START Text under study

Un Should Change - Or Us Should Quit
The United Nations is the tooth fairy of American politics: Few adults believe in it, but it's generally regarded as a harmless story to amuse the children. Since 9/11, however, the U.N. has ceased to be harmless, and the Democratic presidential candidates' enthusiasm for it has ceased to be amusing. The United Nations has emerged at best as irrelevant to the terrorist threat that most concerns us, and at worst as an obstacle to our winning the war on terrorism. It must be reformed. And if it cannot be reformed, the United States should give serious consideration to withdrawal.
The U.N. has become an obstacle to our national security because it purports to set legal limits on the United States' ability to defend itself. If these limits ever made sense at all, they do not make sense now.
Yet the U.N.'s assertion of them forces presidents and policymakers into a horrible dilemma. If we obey the U.N.'s rules, we compromise our national security. If we defy them, we expose ourselves to accusations of hypocrisy and lawlessness.
According to the U.N. Charter, nations are permitted to use military force only in two situations. Article 51 of the charter recognizes an "inherent" right to self-defense against attack. In all other cases where a nation feels threatened, it is supposed to go to the U.N. Security Council to seek authorization before it takes military action -- even action that might forestall an attack.
The trouble is that the U.N. defines aggression in outdated ways. For the U.N., "aggression" means invasion across national borders. Send Nazi shock troops into Poland -- that's aggression. Give sanctuary to thousands of anti-American murderers, as the Taliban did in Afghanistan, that's not aggression.

END Text under study
START Recorded data

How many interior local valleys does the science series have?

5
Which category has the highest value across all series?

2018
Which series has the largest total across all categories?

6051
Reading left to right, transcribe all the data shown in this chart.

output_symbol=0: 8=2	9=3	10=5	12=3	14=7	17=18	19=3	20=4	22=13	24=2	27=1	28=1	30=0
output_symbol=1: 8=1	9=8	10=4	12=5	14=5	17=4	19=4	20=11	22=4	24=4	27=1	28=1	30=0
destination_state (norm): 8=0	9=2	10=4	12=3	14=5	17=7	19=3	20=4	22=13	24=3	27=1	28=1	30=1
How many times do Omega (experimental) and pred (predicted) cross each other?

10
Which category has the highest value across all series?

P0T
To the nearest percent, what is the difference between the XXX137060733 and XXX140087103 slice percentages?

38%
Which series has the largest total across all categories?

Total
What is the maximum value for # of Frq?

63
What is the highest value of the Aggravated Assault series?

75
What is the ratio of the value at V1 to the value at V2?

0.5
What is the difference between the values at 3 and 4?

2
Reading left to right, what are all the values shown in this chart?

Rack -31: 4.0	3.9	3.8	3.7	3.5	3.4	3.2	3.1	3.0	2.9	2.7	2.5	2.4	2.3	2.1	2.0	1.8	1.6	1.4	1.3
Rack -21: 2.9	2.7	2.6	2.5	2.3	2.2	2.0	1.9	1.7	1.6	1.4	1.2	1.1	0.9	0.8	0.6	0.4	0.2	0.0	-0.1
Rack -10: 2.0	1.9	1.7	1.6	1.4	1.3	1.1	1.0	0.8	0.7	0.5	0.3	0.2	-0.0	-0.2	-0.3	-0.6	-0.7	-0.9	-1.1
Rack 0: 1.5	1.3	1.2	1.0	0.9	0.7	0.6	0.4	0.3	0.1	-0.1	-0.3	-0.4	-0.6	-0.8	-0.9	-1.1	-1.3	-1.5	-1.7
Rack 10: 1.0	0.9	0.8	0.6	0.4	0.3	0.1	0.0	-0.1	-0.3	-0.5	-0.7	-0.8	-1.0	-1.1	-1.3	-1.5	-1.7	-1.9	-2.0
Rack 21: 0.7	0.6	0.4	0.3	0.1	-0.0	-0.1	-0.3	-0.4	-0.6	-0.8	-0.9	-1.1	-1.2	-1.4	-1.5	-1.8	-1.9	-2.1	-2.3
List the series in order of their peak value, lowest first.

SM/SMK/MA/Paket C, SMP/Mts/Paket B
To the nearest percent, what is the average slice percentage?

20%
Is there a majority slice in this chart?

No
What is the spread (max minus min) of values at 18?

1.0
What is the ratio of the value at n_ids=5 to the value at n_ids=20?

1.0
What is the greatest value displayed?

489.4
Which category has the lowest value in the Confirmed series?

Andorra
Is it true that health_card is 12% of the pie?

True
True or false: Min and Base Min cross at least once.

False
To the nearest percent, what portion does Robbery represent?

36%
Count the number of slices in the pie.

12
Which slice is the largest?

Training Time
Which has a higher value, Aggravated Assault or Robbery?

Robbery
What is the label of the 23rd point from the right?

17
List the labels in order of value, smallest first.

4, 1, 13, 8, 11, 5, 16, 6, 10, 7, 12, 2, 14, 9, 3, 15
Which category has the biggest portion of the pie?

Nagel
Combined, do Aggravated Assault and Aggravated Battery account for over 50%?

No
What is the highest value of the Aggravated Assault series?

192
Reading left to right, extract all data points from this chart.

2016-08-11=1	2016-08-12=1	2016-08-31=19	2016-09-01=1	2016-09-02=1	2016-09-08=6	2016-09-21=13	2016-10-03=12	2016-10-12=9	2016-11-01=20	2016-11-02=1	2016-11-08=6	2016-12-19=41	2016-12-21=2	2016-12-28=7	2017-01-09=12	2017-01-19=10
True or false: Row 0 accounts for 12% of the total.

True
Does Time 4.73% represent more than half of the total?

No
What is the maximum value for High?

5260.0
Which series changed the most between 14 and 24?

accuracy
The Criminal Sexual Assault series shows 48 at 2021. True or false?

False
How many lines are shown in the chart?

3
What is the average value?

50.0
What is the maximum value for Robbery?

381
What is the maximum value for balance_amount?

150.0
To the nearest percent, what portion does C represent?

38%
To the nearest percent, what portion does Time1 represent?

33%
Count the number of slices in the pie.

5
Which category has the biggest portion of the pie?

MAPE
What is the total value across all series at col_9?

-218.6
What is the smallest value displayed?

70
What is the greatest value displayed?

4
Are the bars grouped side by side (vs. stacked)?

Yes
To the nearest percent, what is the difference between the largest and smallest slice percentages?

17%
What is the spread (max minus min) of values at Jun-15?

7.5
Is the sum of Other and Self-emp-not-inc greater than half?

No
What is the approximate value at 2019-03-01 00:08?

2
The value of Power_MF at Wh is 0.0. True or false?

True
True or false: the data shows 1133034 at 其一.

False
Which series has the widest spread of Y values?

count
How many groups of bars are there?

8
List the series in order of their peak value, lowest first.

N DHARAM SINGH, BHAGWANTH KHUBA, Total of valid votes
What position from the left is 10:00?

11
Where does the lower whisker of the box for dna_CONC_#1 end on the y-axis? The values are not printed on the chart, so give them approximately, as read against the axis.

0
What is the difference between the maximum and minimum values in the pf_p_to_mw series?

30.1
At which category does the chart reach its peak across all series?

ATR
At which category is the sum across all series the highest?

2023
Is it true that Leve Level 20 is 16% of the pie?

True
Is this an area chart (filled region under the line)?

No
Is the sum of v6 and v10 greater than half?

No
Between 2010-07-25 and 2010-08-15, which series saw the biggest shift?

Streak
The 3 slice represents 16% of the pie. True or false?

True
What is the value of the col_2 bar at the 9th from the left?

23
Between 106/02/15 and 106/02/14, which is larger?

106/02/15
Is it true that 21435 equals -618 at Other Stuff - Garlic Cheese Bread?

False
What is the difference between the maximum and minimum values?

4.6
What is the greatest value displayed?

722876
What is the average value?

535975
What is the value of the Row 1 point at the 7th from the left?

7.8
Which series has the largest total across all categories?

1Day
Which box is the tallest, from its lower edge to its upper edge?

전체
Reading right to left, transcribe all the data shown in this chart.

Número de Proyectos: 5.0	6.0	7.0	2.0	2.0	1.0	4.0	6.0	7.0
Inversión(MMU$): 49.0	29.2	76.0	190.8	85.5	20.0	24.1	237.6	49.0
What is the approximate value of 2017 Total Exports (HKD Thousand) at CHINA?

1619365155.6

END Recorded data

Problem statement: Please echo the entire text on the United Nations word for word. These lines were taken from a different source than the text.

Your response:
Un Should Change - Or Us Should Quit
The United Nations is the tooth fairy of American politics: Few adults believe in it, but it's generally regarded as a harmless story to amuse the children. Since 9/11, however, the U.N. has ceased to be harmless, and the Democratic presidential candidates' enthusiasm for it has ceased to be amusing. The United Nations has emerged at best as irrelevant to the terrorist threat that most concerns us, and at worst as an obstacle to our winning the war on terrorism. It must be reformed. And if it cannot be reformed, the United States should give serious consideration to withdrawal.
The U.N. has become an obstacle to our national security because it purports to set legal limits on the United States' ability to defend itself. If these limits ever made sense at all, they do not make sense now.
Yet the U.N.'s assertion of them forces presidents and policymakers into a horrible dilemma. If we obey the U.N.'s rules, we compromise our national security. If we defy them, we expose ourselves to accusations of hypocrisy and lawlessness.
According to the U.N. Charter, nations are permitted to use military force only in two situations. Article 51 of the charter recognizes an "inherent" right to self-defense against attack. In all other cases where a nation feels threatened, it is supposed to go to the U.N. Security Council to seek authorization before it takes military action -- even action that might forestall an attack.
The trouble is that the U.N. defines aggression in outdated ways. For the U.N., "aggression" means invasion across national borders. Send Nazi shock troops into Poland -- that's aggression. Give sanctuary to thousands of anti-American murderers, as the Taliban did in Afghanistan, that's not aggression.